● **WORK INSTRUCTIONS**
#1 According to the workplace zone classification passage, how many variables formed the final inputs to the COWZ-EW cluster analysis?
#2 Could you rewrite the paragraph of the workplace zone classification passage that begins "The categorisation of White British" as a short list that keeps its main facts?
#3 How would the workplace zone classification passage go on? Resume it after its final sentence.

● **PASSAGE**
/---

These additional variables were included as proxies for the composition of the built environment because no variables in the published WZ tables reflect this. The other eight published WZ-level tables were excluded because they were not within the scope of the classification, or because they were highly correlated with variables in other tables. For COWZ-EW, following in-depth analysis, this long list was reduced to 63 and then to 48 variables. These 48 variables formed the final inputs to the COWZ-EW cluster analysis.

For COWZ-UK, the full long list of 504 variables was not re-evaluated because the previous analysis had shown that many of these variables contributed little useful information to the classification for England and Wales and there was no reason to expect this to be any different for the whole of the UK. Analysis for COWZ-UK instead focused on the 63 variables that had comprised the intermediate set of candidate variables for COWZ-EW. This set of variables is shown in Annex A.

In most cases, the variable definitions for Scotland and Northern Ireland were the same as those in the published tables for England and Wales, or were readily mapped to their equivalents. For a few variables, there were important differences, which were overcome in the following ways.

White British [WP201_WhiteBrit]

The categorisation of White British was slightly different in Scotland and Northern Ireland compared with England and Wales. For England and Wales this was obtained from the variable White: English/Welsh/Scottish/Northern Irish/British in Table WP201EW. For Scotland, White Scottish and Other White British from ETHNICID_S were summed. For Northern Ireland, it was not possible to isolate just White British: instead, White from ETHPNI11 was employed. This means that slightly different ethnic groupings might be being measured by these variables.

Highest level of qualification [WP501_GE_L4, WP501_L3, WP501_NoQual]

England and Wales (WP501EW) and Northern Ireland (HLQPUK11) had separate categories for Apprenticeship and Other: Vocational/Work-related Qualifications, Qualifications gained outside the UK (Not stated/level unknown), whereas Scotland (HLQPS11) did not. In England and Wales, and Northern Ireland, these categories were combined with Level 1 and Level 2 qualifications (and ultimately not used in the final classification) but in Scotland there was no such correspondence; workers in these categories may therefore have been placed in the Level 3, 4 or 5 categories that were used in the final classification.

\---

● **GIVEN INFORMATION**

/---

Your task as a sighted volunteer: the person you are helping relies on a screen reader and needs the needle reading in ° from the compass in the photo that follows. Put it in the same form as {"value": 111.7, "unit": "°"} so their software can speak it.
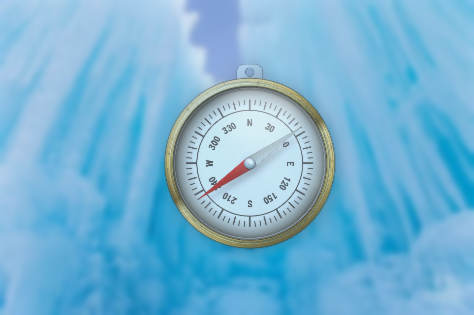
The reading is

\---

● **EXERCISE RESULTS**
#1 48 variables.

#2
- The White British category was defined slightly differently in Scotland and Northern Ireland than in England and Wales.
- England and Wales: taken from White: English/Welsh/Scottish/Northern Irish/British in Table WP201EW.
- Scotland: White Scottish and Other White British from ETHNICID_S were added together.
- Northern Ireland: White British could not be isolated, so White from ETHPNI11 was used instead.
- As a result, these variables may measure slightly different ethnic groupings.

#3
Full-time students [WP601_FT_Stud]

In England and Wales, and Northern Ireland, full-time students (in employment) were included as a separate category in the Employment status table (WP601EW and EMPSTAT respectively). They were also included as a category in the National Statistics Socio-Economic Classification (NS-SEC) table (WP607EW) in England and Wales and as a special (STUDENT) variable for Northern Ireland. The counts from these sources all corresponded, so the Employment Status table was used for England and Wales and the STUDENT variable for Northern Ireland. In Scotland, the NS-SEC variable was employed to identify full-time students as it was the only available source.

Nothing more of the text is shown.